Mod_python is dead, long live mod_wsgi
I recently deployed a Django 1.0.2 site using mod_python. Turns out this was a mistake. I should have used mod_wsgi. Mod_python is no longer under development. See Django ticket about recommending mod_wsgi.
[Corrected: wrong link]
February 10th, 2009 at 5:57 pm
It is not quite true to say mod_python is dead yet, just in stasis.
Certainly though, at this point in time it can be argued though that mod_wsgi is a better option.
It should be said though that many problems people have had with mod_python were actually because their Apache settings weren’t tuned properly. Thus it has got a bad rap when it didn’t necessarily deserve it. Use mod_wsgi embedded mode and don’t configure Apache properly and you can suffer some of the same problems mod_python can when hosting large fat persistent Python web applications.

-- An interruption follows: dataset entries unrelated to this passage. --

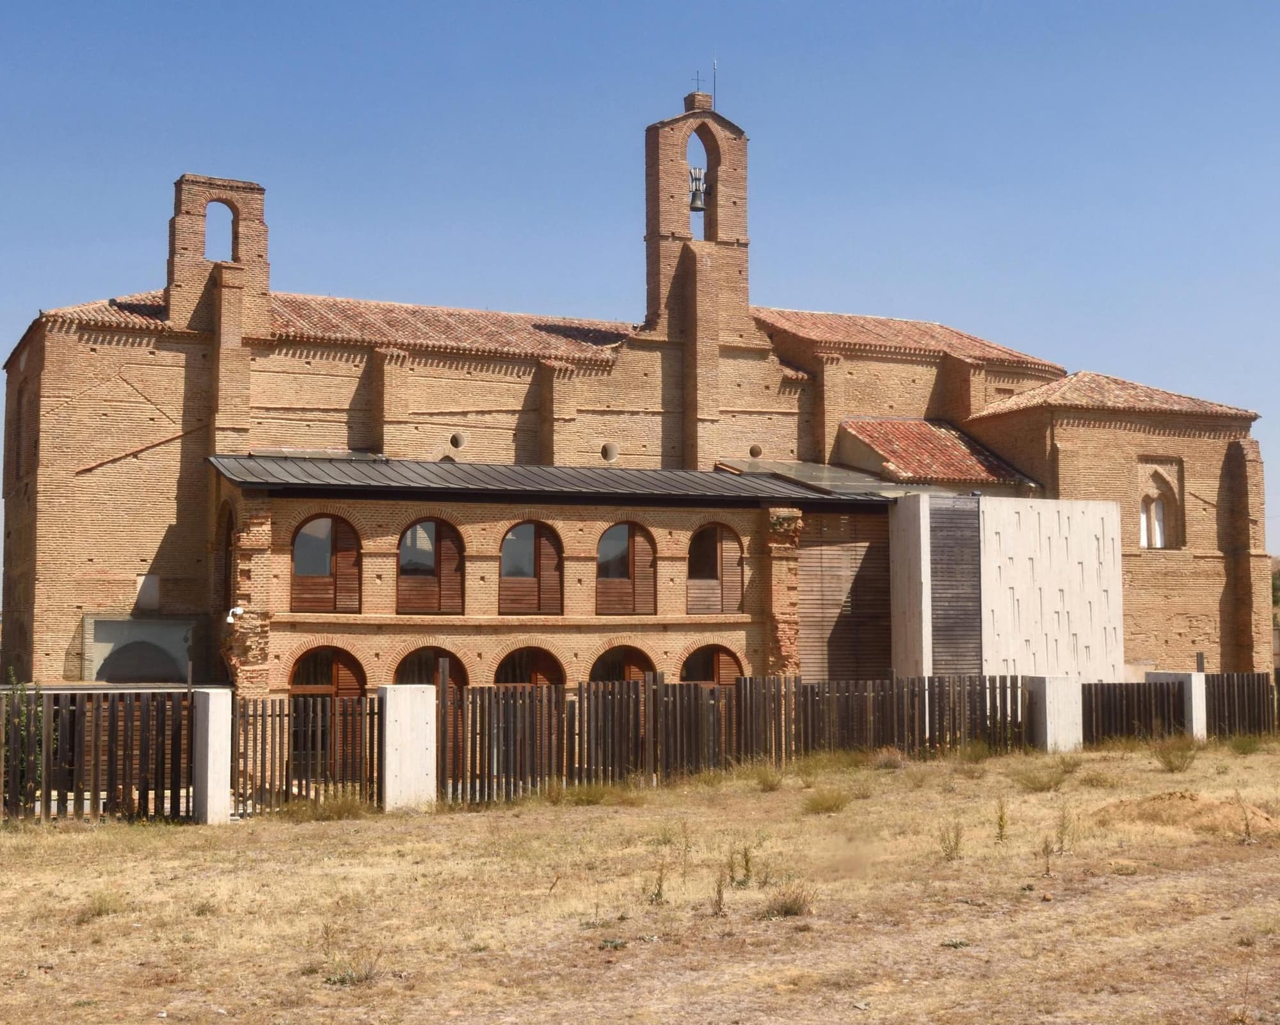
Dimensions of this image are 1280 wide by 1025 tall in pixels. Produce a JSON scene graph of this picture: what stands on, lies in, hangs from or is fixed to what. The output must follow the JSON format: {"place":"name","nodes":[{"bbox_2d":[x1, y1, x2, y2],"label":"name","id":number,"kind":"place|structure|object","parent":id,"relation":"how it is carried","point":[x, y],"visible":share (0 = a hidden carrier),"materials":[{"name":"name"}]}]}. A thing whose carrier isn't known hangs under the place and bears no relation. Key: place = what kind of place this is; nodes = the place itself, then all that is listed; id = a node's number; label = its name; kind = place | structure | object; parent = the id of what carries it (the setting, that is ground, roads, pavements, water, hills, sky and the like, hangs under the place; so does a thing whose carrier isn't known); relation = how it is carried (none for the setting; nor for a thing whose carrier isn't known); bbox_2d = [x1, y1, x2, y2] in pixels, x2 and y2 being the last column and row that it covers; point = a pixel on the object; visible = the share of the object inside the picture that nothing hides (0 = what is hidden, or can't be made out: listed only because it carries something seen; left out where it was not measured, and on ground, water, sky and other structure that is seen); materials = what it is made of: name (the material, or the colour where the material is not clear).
{"place":"outdoors","nodes":[
{"label":"outdoors","id":0,"kind":"place"},
{"bbox_2d":[0,78,1271,705],"label":"church","id":1,"kind":"structure","parent":0,"point":[42,518],"materials":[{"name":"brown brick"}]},
{"bbox_2d":[14,378,28,478],"label":"arched window","id":2,"kind":"structure","parent":1,"relation":"in","point":[20,393],"materials":[{"name":"brown"}]},
{"bbox_2d":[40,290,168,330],"label":"tiled roof","id":3,"kind":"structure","parent":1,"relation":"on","point":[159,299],"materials":[{"name":"brown tile"}]},
{"bbox_2d":[85,614,196,681],"label":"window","id":4,"kind":"structure","parent":1,"relation":"in","point":[110,633],"materials":[{"name":"grey"}]},
{"bbox_2d":[134,573,160,611],"label":"blocked window","id":5,"kind":"structure","parent":1,"relation":"attached to","point":[146,594],"materials":[{"name":"stone"}]},
{"bbox_2d":[167,172,271,335],"label":"bell gable","id":6,"kind":"structure","parent":1,"relation":"on","point":[263,235],"materials":[{"name":"brick"}]},
{"bbox_2d":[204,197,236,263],"label":"arched opening","id":7,"kind":"object","parent":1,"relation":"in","point":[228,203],"visible":0.49,"materials":[{"name":"brown brick"}]},
{"bbox_2d":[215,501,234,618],"label":"arched window","id":8,"kind":"structure","parent":1,"relation":"in","point":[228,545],"materials":[{"name":"brown"}]},
{"bbox_2d":[225,604,243,622],"label":"security camera","id":9,"kind":"object","parent":1,"relation":"attached to","point":[239,611],"visible":0.93,"materials":[{"name":"white plastic"}]},
{"bbox_2d":[288,513,361,611],"label":"arched window","id":10,"kind":"structure","parent":1,"relation":"in","point":[328,514],"materials":[{"name":"brown wood"}]},
{"bbox_2d":[286,645,364,772],"label":"arched door","id":11,"kind":"structure","parent":1,"relation":"in","point":[293,683],"materials":[{"name":"brown wood"}]},
{"bbox_2d":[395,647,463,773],"label":"arched door","id":12,"kind":"structure","parent":1,"relation":"in","point":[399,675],"materials":[{"name":"brown wood"}]},
{"bbox_2d":[396,517,465,612],"label":"arched window","id":13,"kind":"structure","parent":1,"relation":"in","point":[399,553],"materials":[{"name":"brown wood"}]},
{"bbox_2d":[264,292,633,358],"label":"tiled roof","id":14,"kind":"structure","parent":1,"relation":"on","point":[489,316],"materials":[{"name":"tile"}]},
{"bbox_2d":[448,430,466,450],"label":"round window","id":15,"kind":"structure","parent":1,"relation":"in","point":[457,437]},
{"bbox_2d":[494,647,565,687],"label":"arched window","id":16,"kind":"structure","parent":1,"relation":"in","point":[544,661],"materials":[{"name":"brown wood"}]},
{"bbox_2d":[498,519,563,613],"label":"arched window","id":17,"kind":"structure","parent":1,"relation":"in","point":[520,545],"materials":[{"name":"brown wood"}]},
{"bbox_2d":[208,453,896,506],"label":"metal roof","id":18,"kind":"structure","parent":1,"relation":"attached to","point":[694,476],"materials":[{"name":"grey metal"}]},
{"bbox_2d":[600,441,618,461],"label":"round window","id":19,"kind":"structure","parent":1,"relation":"in","point":[610,457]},
{"bbox_2d":[588,645,656,682],"label":"arched window","id":20,"kind":"structure","parent":1,"relation":"in","point":[634,661],"materials":[{"name":"brown wood"}]},
{"bbox_2d":[595,520,657,614],"label":"arched window","id":21,"kind":"structure","parent":1,"relation":"in","point":[628,564],"materials":[{"name":"brown wood"}]},
{"bbox_2d":[679,643,743,687],"label":"arched window","id":22,"kind":"structure","parent":1,"relation":"in","point":[719,661],"materials":[{"name":"brown wood"}]},
{"bbox_2d":[686,520,744,613],"label":"arched window","id":23,"kind":"structure","parent":1,"relation":"in","point":[719,550],"materials":[{"name":"brown wood"}]},
{"bbox_2d":[748,443,763,458],"label":"round window","id":24,"kind":"structure","parent":1,"relation":"in","point":[757,451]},
{"bbox_2d":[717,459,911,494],"label":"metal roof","id":25,"kind":"structure","parent":1,"relation":"on","point":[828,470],"materials":[{"name":"grey metal"}]},
{"bbox_2d":[797,511,892,681],"label":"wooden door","id":26,"kind":"structure","parent":1,"relation":"attached to","point":[882,575],"materials":[{"name":"brown wood"}]},
{"bbox_2d":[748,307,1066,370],"label":"tiled roof","id":27,"kind":"structure","parent":1,"relation":"on","point":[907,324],"materials":[{"name":"brown tile"}]},
{"bbox_2d":[833,417,1037,487],"label":"tiled roof","id":28,"kind":"structure","parent":1,"relation":"on","point":[882,440],"materials":[{"name":"tile"}]},
{"bbox_2d":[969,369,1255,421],"label":"tiled roof","id":29,"kind":"structure","parent":1,"relation":"on","point":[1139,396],"materials":[{"name":"tile"}]},
{"bbox_2d":[1137,458,1182,549],"label":"arched window","id":30,"kind":"structure","parent":1,"relation":"in","point":[1144,501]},
{"bbox_2d":[0,0,1279,554],"label":"sky","id":31,"kind":"structure","parent":0,"point":[874,4],"materials":[{"name":"blue"}]},
{"bbox_2d":[0,732,1279,1024],"label":"dry grass field","id":32,"kind":"structure","parent":0,"point":[140,838],"materials":[{"name":"beige plant"}]},
{"bbox_2d":[1,670,46,810],"label":"shrub","id":33,"kind":"object","parent":32,"relation":"on","point":[39,728],"visible":0.75,"materials":[{"name":"green plant"}]},
{"bbox_2d":[0,687,199,823],"label":"wooden fence","id":34,"kind":"object","parent":32,"relation":"on","point":[124,774],"visible":0.84,"materials":[{"name":"brown wood"}]},
{"bbox_2d":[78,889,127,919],"label":"shrub","id":35,"kind":"object","parent":32,"relation":"on","point":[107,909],"visible":0.72,"materials":[{"name":"green plant"}]},
{"bbox_2d":[191,689,232,823],"label":"concrete pillar","id":36,"kind":"structure","parent":32,"relation":"on","point":[211,724],"materials":[{"name":"white concrete"}]},
{"bbox_2d":[225,691,382,814],"label":"wooden gate","id":37,"kind":"structure","parent":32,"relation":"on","point":[287,774],"materials":[{"name":"brown wood"}]},
{"bbox_2d":[281,788,376,821],"label":"grass tuft","id":38,"kind":"object","parent":32,"relation":"on","point":[347,810],"visible":0.76,"materials":[{"name":"green plant"}]},
{"bbox_2d":[321,950,387,985],"label":"weed","id":39,"kind":"object","parent":32,"relation":"on","point":[367,976],"visible":0.76,"materials":[{"name":"green plant"}]},
{"bbox_2d":[378,684,437,810],"label":"concrete pillar","id":40,"kind":"structure","parent":32,"relation":"on","point":[388,699],"materials":[{"name":"white concrete"}]},
{"bbox_2d":[560,780,623,805],"label":"grass tuft","id":41,"kind":"object","parent":32,"relation":"on","point":[585,793],"visible":0.81,"materials":[{"name":"green plant"}]},
{"bbox_2d":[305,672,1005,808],"label":"wooden fence","id":42,"kind":"object","parent":32,"relation":"on","point":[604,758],"visible":0.69,"materials":[{"name":"brown wood"}]},
{"bbox_2d":[647,860,668,903],"label":"weed","id":43,"kind":"object","parent":32,"relation":"on","point":[658,893],"visible":0.91,"materials":[{"name":"green plant"}]},
{"bbox_2d":[709,872,728,914],"label":"weed","id":44,"kind":"object","parent":32,"relation":"on","point":[719,890],"visible":0.96,"materials":[{"name":"plant"}]},
{"bbox_2d":[726,842,753,886],"label":"weed","id":45,"kind":"object","parent":32,"relation":"on","point":[746,863],"visible":0.94,"materials":[{"name":"green plant"}]},
{"bbox_2d":[749,763,785,791],"label":"grass tuft","id":46,"kind":"object","parent":32,"relation":"on","point":[765,780],"visible":0.95,"materials":[{"name":"green plant"}]},
{"bbox_2d":[764,882,817,916],"label":"shrub","id":47,"kind":"object","parent":32,"relation":"on","point":[787,909],"visible":0.83,"materials":[{"name":"plant"}]},
{"bbox_2d":[801,785,853,814],"label":"shrub","id":48,"kind":"object","parent":32,"relation":"on","point":[828,808],"visible":0.95,"materials":[{"name":"green plant"}]},
{"bbox_2d":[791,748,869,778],"label":"grass tuft","id":49,"kind":"object","parent":32,"relation":"on","point":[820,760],"visible":0.8,"materials":[{"name":"green plant"}]},
{"bbox_2d":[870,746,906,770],"label":"shrub","id":50,"kind":"object","parent":32,"relation":"on","point":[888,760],"visible":0.9,"materials":[{"name":"plant"}]},
{"bbox_2d":[937,818,964,859],"label":"weed","id":51,"kind":"object","parent":32,"relation":"on","point":[956,843],"visible":0.96,"materials":[{"name":"green plant"}]},
{"bbox_2d":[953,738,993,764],"label":"shrub","id":52,"kind":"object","parent":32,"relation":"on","point":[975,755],"visible":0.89,"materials":[{"name":"green plant"}]},
{"bbox_2d":[993,798,1009,841],"label":"weed","id":53,"kind":"object","parent":32,"relation":"on","point":[1000,824],"visible":0.97,"materials":[{"name":"green plant"}]},
{"bbox_2d":[1015,764,1067,790],"label":"shrub","id":54,"kind":"object","parent":32,"relation":"on","point":[1044,785],"visible":0.97,"materials":[{"name":"green plant"}]},
{"bbox_2d":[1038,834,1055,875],"label":"weed","id":55,"kind":"object","parent":32,"relation":"on","point":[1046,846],"visible":0.98,"materials":[{"name":"plant"}]},
{"bbox_2d":[1028,673,1083,752],"label":"concrete pillar","id":56,"kind":"structure","parent":32,"relation":"on","point":[1049,722],"materials":[{"name":"white concrete"}]},
{"bbox_2d":[1053,805,1074,853],"label":"weed","id":57,"kind":"object","parent":32,"relation":"on","point":[1062,829],"visible":0.96,"materials":[{"name":"green plant"}]},
{"bbox_2d":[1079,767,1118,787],"label":"shrub","id":58,"kind":"object","parent":32,"relation":"on","point":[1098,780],"visible":0.95,"materials":[{"name":"plant"}]},
{"bbox_2d":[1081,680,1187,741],"label":"wooden fence","id":59,"kind":"object","parent":32,"relation":"on","point":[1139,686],"visible":0.58,"materials":[{"name":"brown wood"}]},
{"bbox_2d":[1153,737,1199,771],"label":"shrub","id":60,"kind":"object","parent":32,"relation":"on","point":[1169,760],"visible":0.97,"materials":[{"name":"green plant"}]},
{"bbox_2d":[1146,668,1207,738],"label":"concrete pillar","id":61,"kind":"structure","parent":32,"relation":"on","point":[1193,699],"materials":[{"name":"white concrete"}]},
{"bbox_2d":[1091,789,1279,835],"label":"dirt mound","id":62,"kind":"object","parent":32,"relation":"on","point":[1188,808],"visible":0.83,"materials":[{"name":"brown soil"}]},
{"bbox_2d":[1204,672,1279,737],"label":"wooden fence","id":63,"kind":"object","parent":32,"relation":"on","point":[1213,680],"visible":0.73,"materials":[{"name":"brown wood"}]},
{"bbox_2d":[1226,732,1263,754],"label":"shrub","id":64,"kind":"object","parent":32,"relation":"on","point":[1240,747],"visible":0.93,"materials":[{"name":"green plant"}]},
{"bbox_2d":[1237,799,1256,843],"label":"weed","id":65,"kind":"object","parent":32,"relation":"on","point":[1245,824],"visible":0.95,"materials":[{"name":"brown plant"}]},
{"bbox_2d":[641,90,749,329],"label":"bell tower","id":66,"kind":"structure","parent":0,"point":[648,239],"visible":0.87,"materials":[{"name":"brick"}]},
{"bbox_2d":[688,166,707,212],"label":"bell","id":67,"kind":"object","parent":66,"relation":"hanging from","point":[697,197],"visible":0.74,"materials":[{"name":"metal"}]},
{"bbox_2d":[688,71,707,97],"label":"cross","id":68,"kind":"object","parent":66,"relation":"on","point":[697,86],"visible":0.77,"materials":[{"name":"black metal"}]},
{"bbox_2d":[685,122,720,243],"label":"arched opening","id":69,"kind":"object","parent":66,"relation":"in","point":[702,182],"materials":[{"name":"brown brick"}]},
{"bbox_2d":[711,58,718,110],"label":"antenna","id":70,"kind":"object","parent":66,"relation":"on","point":[713,89],"visible":0.77,"materials":[{"name":"black metal"}]},
{"bbox_2d":[888,492,1123,684],"label":"wall","id":71,"kind":"structure","parent":0,"point":[1103,506],"materials":[{"name":"white concrete"}]},
{"bbox_2d":[927,497,982,677],"label":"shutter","id":72,"kind":"object","parent":71,"relation":"attached to","point":[975,548],"visible":0.79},
{"label":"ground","id":73,"kind":"structure","parent":0},
{"bbox_2d":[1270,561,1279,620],"label":"tree","id":74,"kind":"object","parent":73,"relation":"on","point":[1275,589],"visible":0.34,"materials":[{"name":"green plant"}]}
]}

February 10th, 2009 at 6:18 pm
I should say that my comments are very provisional as I have only just deployed a development server with mod_python (although the system is similar to the eventual production environment, including the fact that it hosts other sites and I can’t just change things willy-nilly as root). And I have not used mod_wsgi at all. I think that a lot of my struggles had to do with being not-so-good at system administration. And I don’t think that the website will be high-load enough for performance to matter.
The point of my post was to point out that the official Django documentation is behind the timess, by the fact that it does not even mention mod_wsgi as of today. If mod_wsgi had been presented alongside mod_python in the official Django documentation, as Alex proposes, then I would have researched the issue and probably pushed for mod_wsgi.
From what I have been reading, it sounds like it would even be reasonable for the official Django documentation to recommend mod_wsgi over mod_python.
March 6th, 2010 at 2:34 pm
Thanks for the article. I am new at django and this is a big help.